### Task
Extract all lines from the data beneath that include the word "Example".

### Entries taken from a collection
______
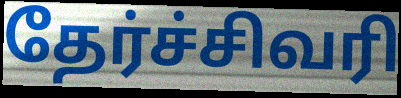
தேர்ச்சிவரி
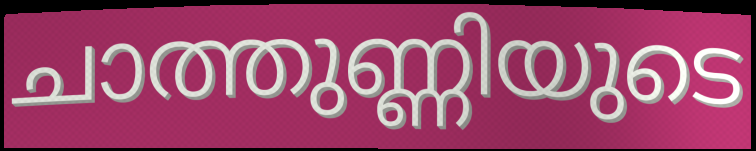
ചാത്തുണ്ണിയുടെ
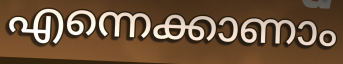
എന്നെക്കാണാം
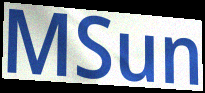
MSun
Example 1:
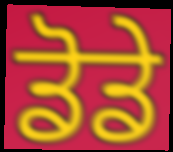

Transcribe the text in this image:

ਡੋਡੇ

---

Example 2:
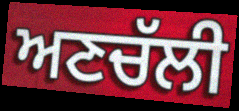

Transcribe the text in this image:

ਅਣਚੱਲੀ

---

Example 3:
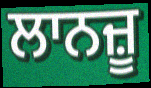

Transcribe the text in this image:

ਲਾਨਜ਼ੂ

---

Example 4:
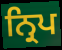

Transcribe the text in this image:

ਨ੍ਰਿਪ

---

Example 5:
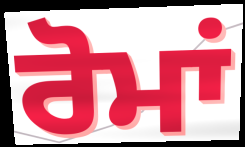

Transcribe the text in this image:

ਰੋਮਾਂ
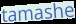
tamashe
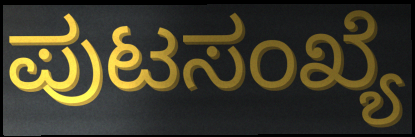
______
### Written solution
Example 1:
Example 2:
Example 3:
Example 4:
Example 5:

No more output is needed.